(Washington) Les États-Unis accusent le Venezuela et Cuba d’attiser les tensions en Amérique du Sud, où plusieurs pays sont le théâtre de manifestations de grande ampleur.

Agence France-Presse

Elliott Abrams, le représentant spécial des États-Unis pour le Venezuela, qui mène les efforts américains en vue de renverser le leader de gauche Nicolas Maduro, a affirmé que Caracas et La Havane utilisaient les réseaux sociaux et d’autres outils pour alimenter l’agitation.

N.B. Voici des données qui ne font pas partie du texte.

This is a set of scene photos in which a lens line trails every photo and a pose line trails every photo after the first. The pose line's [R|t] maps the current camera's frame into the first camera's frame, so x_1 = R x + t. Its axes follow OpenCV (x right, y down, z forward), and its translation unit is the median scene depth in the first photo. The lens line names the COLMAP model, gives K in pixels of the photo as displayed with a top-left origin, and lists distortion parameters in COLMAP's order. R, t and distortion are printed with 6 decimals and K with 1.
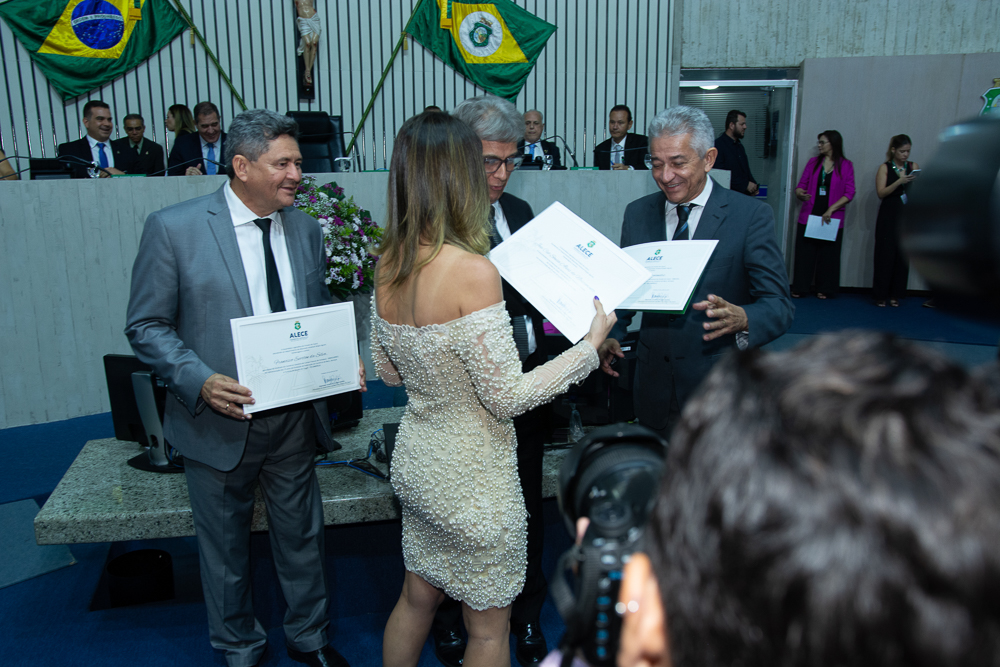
lens RADIAL K [[799.2, 0, 500.0], [0, 799.2, 333.5], [0, 0, 1]] dist [-0.082032, 0.078961]
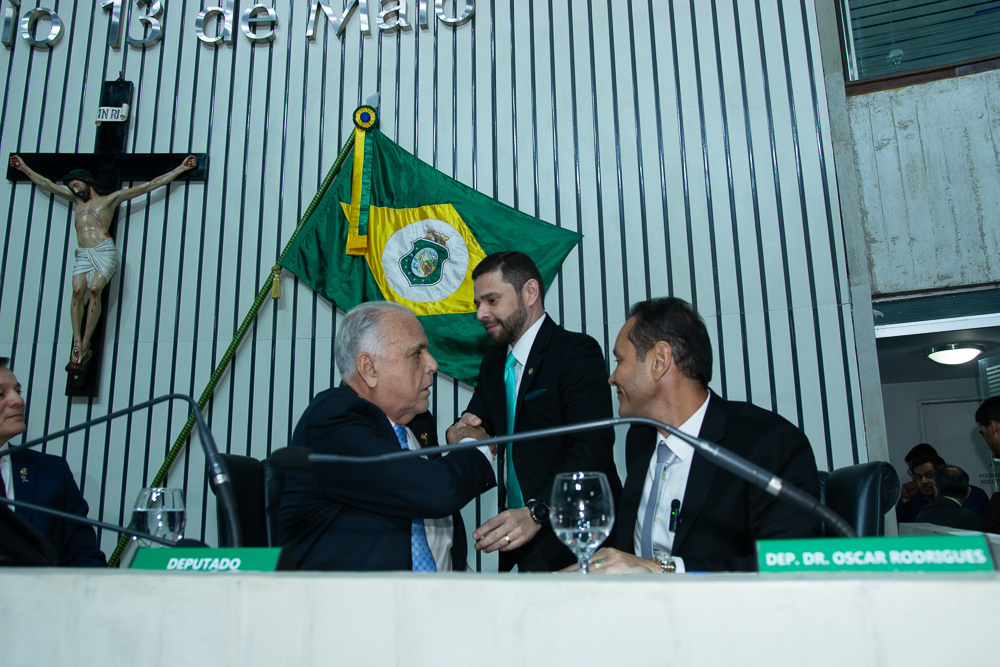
lens RADIAL K [[799.2, 0, 500.0], [0, 799.2, 333.5], [0, 0, 1]] dist [-0.082032, 0.078961]
pose [[0.961372, -0.069789, -0.266259, 0.159601], [-0.051324, 0.904908, -0.422500, -0.136663], [0.270426, 0.419845, 0.866372, 0.637023]]
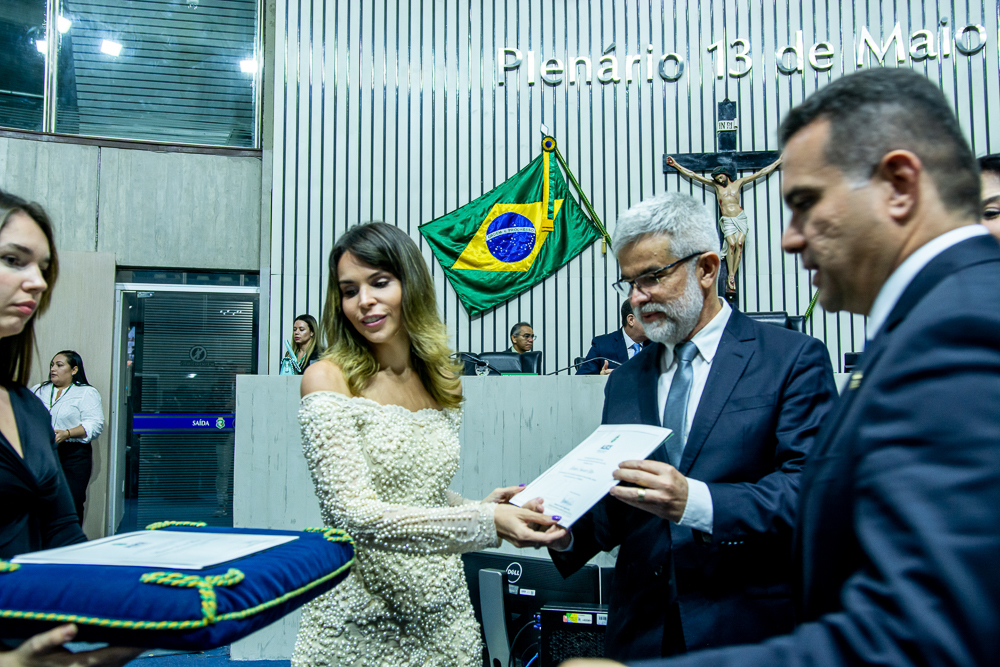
lens RADIAL K [[932.9, 0, 500.0], [0, 932.9, 333.5], [0, 0, 1]] dist [-0.043086, 0.108715]
pose [[0.888323, -0.036213, -0.457789, -0.009322], [-0.104794, 0.954596, -0.278862, 0.031448], [0.447102, 0.295693, 0.844195, 0.065983]]
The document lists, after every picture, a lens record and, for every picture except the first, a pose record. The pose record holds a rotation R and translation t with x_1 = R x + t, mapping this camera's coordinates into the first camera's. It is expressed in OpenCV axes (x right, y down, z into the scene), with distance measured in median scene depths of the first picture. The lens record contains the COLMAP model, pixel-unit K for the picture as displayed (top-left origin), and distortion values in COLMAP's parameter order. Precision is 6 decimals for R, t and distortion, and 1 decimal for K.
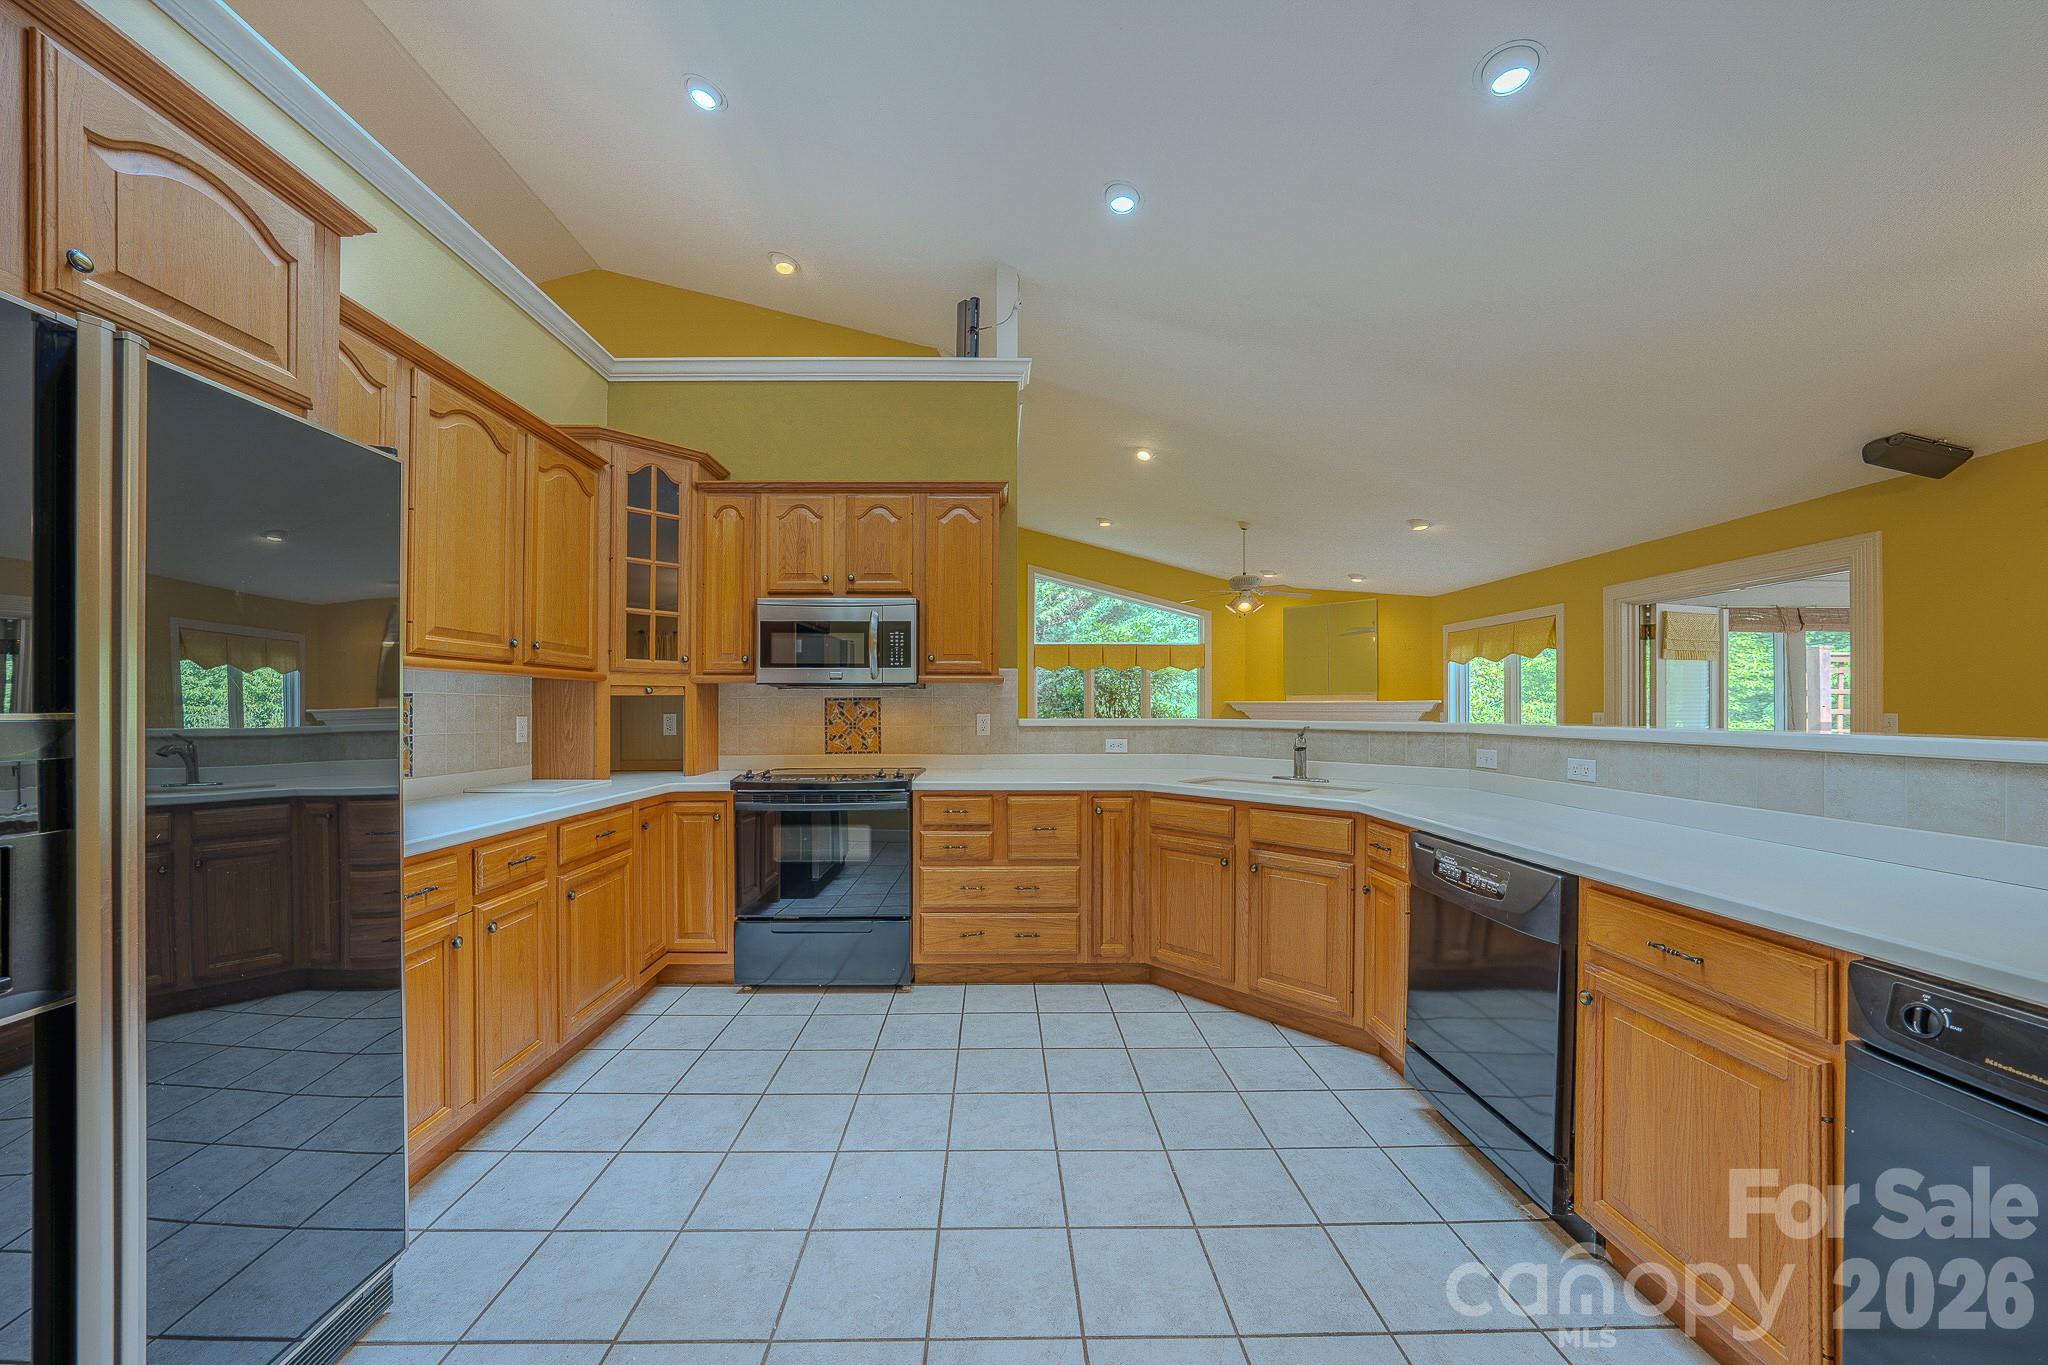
lens RADIAL K [[735.1, 0, 973.2], [0, 735.1, 700.9], [0, 0, 1]] dist [-0.024490, 0.006108]
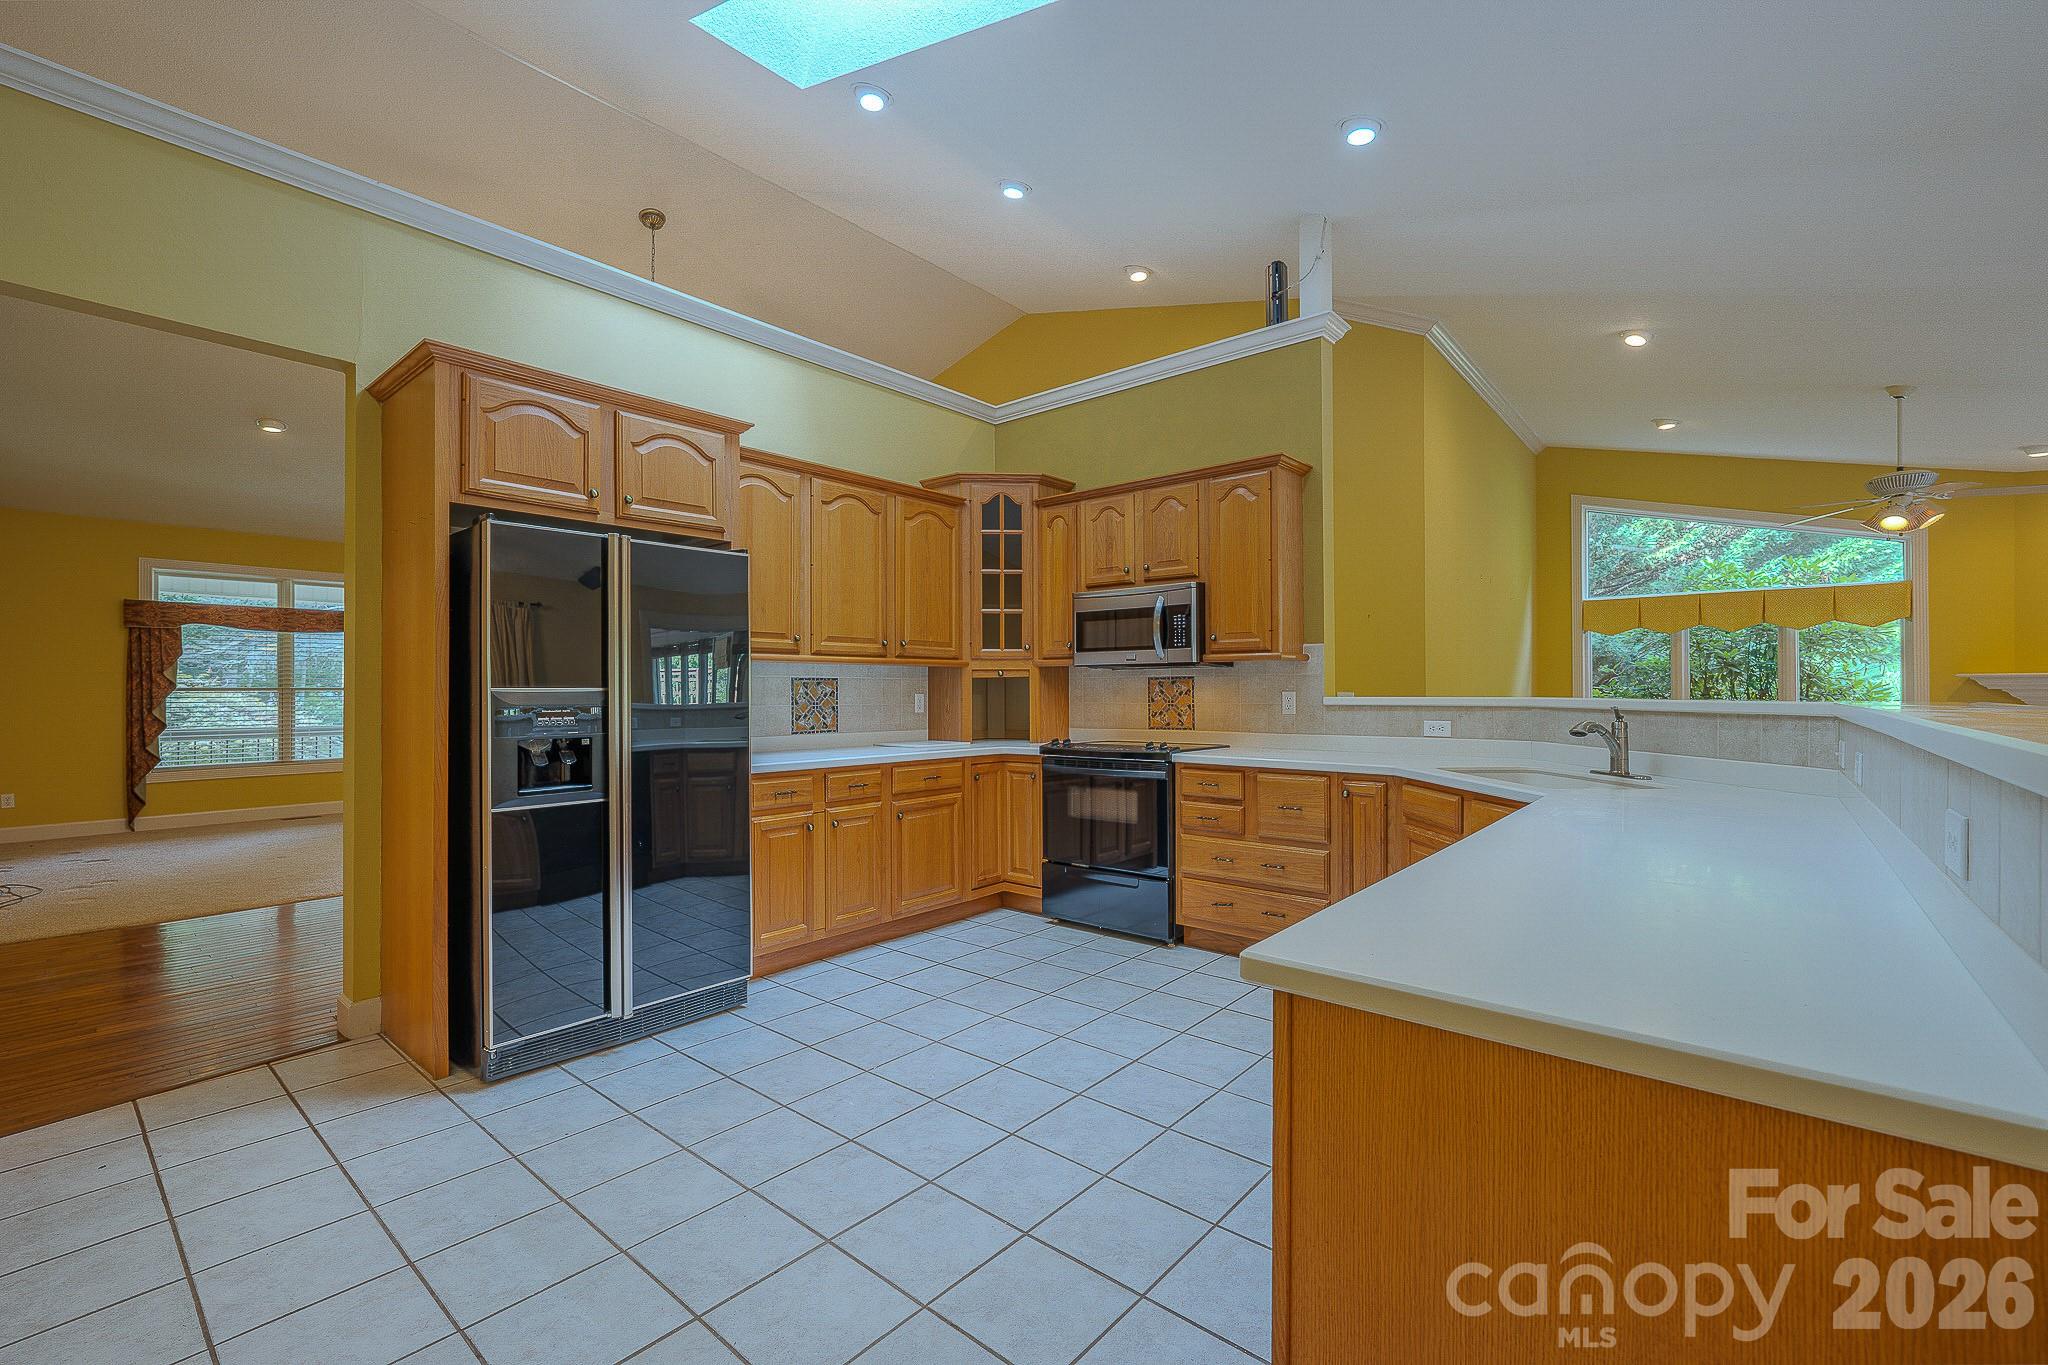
lens RADIAL K [[899.1, 0, 1024.0], [0, 899.1, 682.5], [0, 0, 1]] dist [-0.002550, -0.000047]
pose [[0.746900, -0.008924, -0.664876, 0.623476], [0.009094, 0.999954, -0.003205, 0.006831], [0.664874, -0.003653, 0.746947, -0.129632]]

«Il y a des preuves qui commencent à se multiplier sur les efforts des régimes à Cuba et au Venezuela en vue d’aggraver les problèmes en Amérique du Sud», a-t-il dit à des journalistes.

M. Abrams a cité la récente expulsion par la Colombie, pays allié des États-Unis, de 59 Vénézuéliens pour leur participation aux manifestations contre le président de droite Ivan Duque.

Mercredi, le secrétaire d’État Mike Pompeo s’est entretenu au téléphone avec M. Duque et salué «la conversation nationale» que ce dernier a lancée pour discuter des griefs à son encontre.

M. Pompeo «a réaffirmé le soutien inébranlable des États-Unis au gouvernement de Colombie dans ses efforts pour faciliter l’expression démocratique et pacifique», selon un communiqué du département d’État.

Elliott Abrams a également évoqué des allégations, démenties par La Havane, selon lesquelles des Cubains ont financé des rassemblements contre la présidente par intérim de droite en Bolivie, où le président Evo Morales a démissionné après une élection controversée.

Des responsables américains ont en outre par le passé accusé le Venezuela d’être impliqué dans des manifestations en Équateur et au Chili.

Malgré les troubles dans la région, Nicolas Maduro reste au pouvoir, bien que la majorité des États occidentaux et latino-américains le jugent illégitime.

AFP

Juan Guaidó

Les États-Unis ont lancé en janvier une campagne de sanctions et d’autres types de pressions pour renverser M. Maduro et appuyer son opposant Juan Guaidó, que Washington considère comme le président par intérim.

M. Abrams a assuré que les États-Unis ne changeraient pas de position et s’attendaient encore à ce que leur stratégie réussisse.

«Non, nous n’avons pas de plan B. Nous avons un plan A. Nous pensons que ça marchera», a-t-il dit.